I see two interesting points here:
- How do you do quantum mechanics in the context of GR and SR, taking into account the curvature of spacetime etc.?
That is kind of the point of QFT and all the theories beyond that. You can find plenty of discussions on this topic on the site, see for example Is there a time operator in QM? and links therein. At the end of the day the search for a unified theory of QM and GR is one of the big open questions in physics, so the ultimate answer is: no one really knows how to do it.
- It is common to hear that acting on one system instantaneously affects an entangled partner. How is this consistent with relativity, which teaches us that there is no absolute time-frame, and therefore there is no consistent way to say that one of two spatially separated events occurred before the other?
This can, at least partially, be answered, even lacking a full framework of quantum gravity. The answer is that the simultaneity doesn't really matter.
To understand what I mean consider a case scenario with two particles/parties Alice (A) and Bob (B). Alice and Bob are spatially separated and they are entangled (or they share an entangled resource, or however you want to say it).

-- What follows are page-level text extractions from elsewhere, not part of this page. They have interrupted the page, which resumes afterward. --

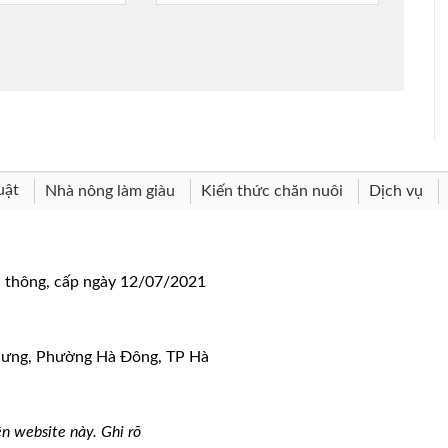
uật
Nhà nông làm giàu
Kiến thức chăn nuôi
Dịch vụ
n thông, cấp ngày 12/07/2021
 Hưng, Phường Hà Đông, TP Hà
n website này. Ghi rõ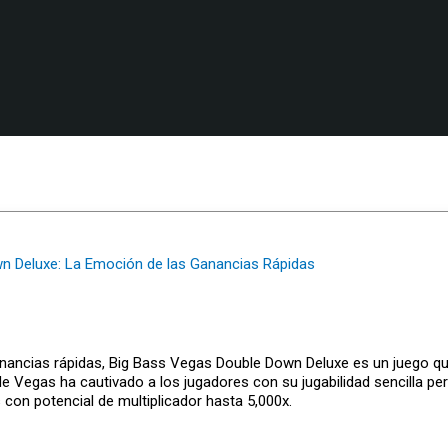
n Deluxe: La Emoción de las Ganancias Rápidas
nancias rápidas, Big Bass Vegas Double Down Deluxe es un juego que
Vegas ha cautivado a los jugadores con su jugabilidad sencilla per
 con potencial de multiplicador hasta 5,000x.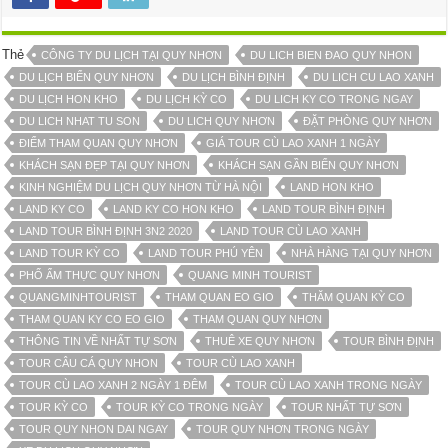
Thẻ
CÔNG TY DU LỊCH TẠI QUY NHƠN
DU LICH BIEN ĐAO QUY NHON
DU LỊCH BIỂN QUY NHƠN
DU LỊCH BÌNH ĐỊNH
DU LICH CU LAO XANH
DU LỊCH HON KHO
DU LỊCH KỲ CO
DU LICH KY CO TRONG NGAY
DU LICH NHAT TU SON
DU LICH QUY NHƠN
ĐẶT PHÒNG QUY NHƠN
ĐIỂM THAM QUAN QUY NHƠN
GIÁ TOUR CÙ LAO XANH 1 NGÀY
KHÁCH SẠN ĐẸP TẠI QUY NHƠN
KHÁCH SẠN GẦN BIỂN QUY NHƠN
KINH NGHIỆM DU LỊCH QUY NHƠN TỪ HÀ NỘI
LAND HON KHO
LAND KY CO
LAND KY CO HON KHO
LAND TOUR BÌNH ĐỊNH
LAND TOUR BÌNH ĐỊNH 3N2 2020
LAND TOUR CÙ LAO XANH
LAND TOUR KỲ CO
LAND TOUR PHÚ YÊN
NHÀ HÀNG TẠI QUY NHƠN
PHỐ ẨM THỰC QUY NHƠN
QUANG MINH TOURIST
QUANGMINHTOURIST
THAM QUAN EO GIO
THĂM QUAN KỲ CO
THAM QUAN KY CO EO GIO
THAM QUAN QUY NHƠN
THÔNG TIN VỀ NHẤT TỰ SƠN
THUÊ XE QUY NHƠN
TOUR BÌNH ĐỊNH
TOUR CÂU CÁ QUY NHON
TOUR CÙ LAO XANH
TOUR CÙ LAO XANH 2 NGÀY 1 ĐÊM
TOUR CÙ LAO XANH TRONG NGÀY
TOUR KỲ CO
TOUR KỲ CO TRONG NGÀY
TOUR NHẤT TỰ SƠN
TOUR QUY NHON DAI NGAY
TOUR QUY NHƠN TRONG NGÀY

The crucial point to understand is that, as long as A and B do not somehow interact or share information, their being entangled is completely irrelevant.
To all effects, as long as A does not somehow interact/share information with B, her state is a classical mixture.
Nothing A can do to her state can exploit the fact that there is an entangled party somewhere else in the universe, and same for B with his state.
So what about the fact that the operations performed by A on her state will "instantaneously" affect the state of B? Well you can simply say that from Alice's point of view, Bob's state is instantaneously affected by her action, in her time reference frame.
This means that as soon as A and B will somehow use their shared entangled resource (which, remember, cannot happen faster than light), Alice will see that Bob's state was affected by her actions, and vice versa for Bob.
There is no contradiction in this because the order in which Alice and Bob perform their operations on their part of the state will never matter. This means that any protocol involving Alice performing operation $U_1$, followed by Bob performing operation $V_1$, then Alice performing $U_2$ and Bob $V_2$, can be equivalently stated as Alice performing $U_1$ and $U_2$, and then Bob performing $V_1$ and $V_2$, or any other time ordering of the operations.
In yet other words, to use the entanglement the two parties have to be connected by a spacetime line following the usual rules of GR (in particular, no going faster then light).
Before this happens, there is some deep sense in which it is not really meaningful to say that they are entangled at all.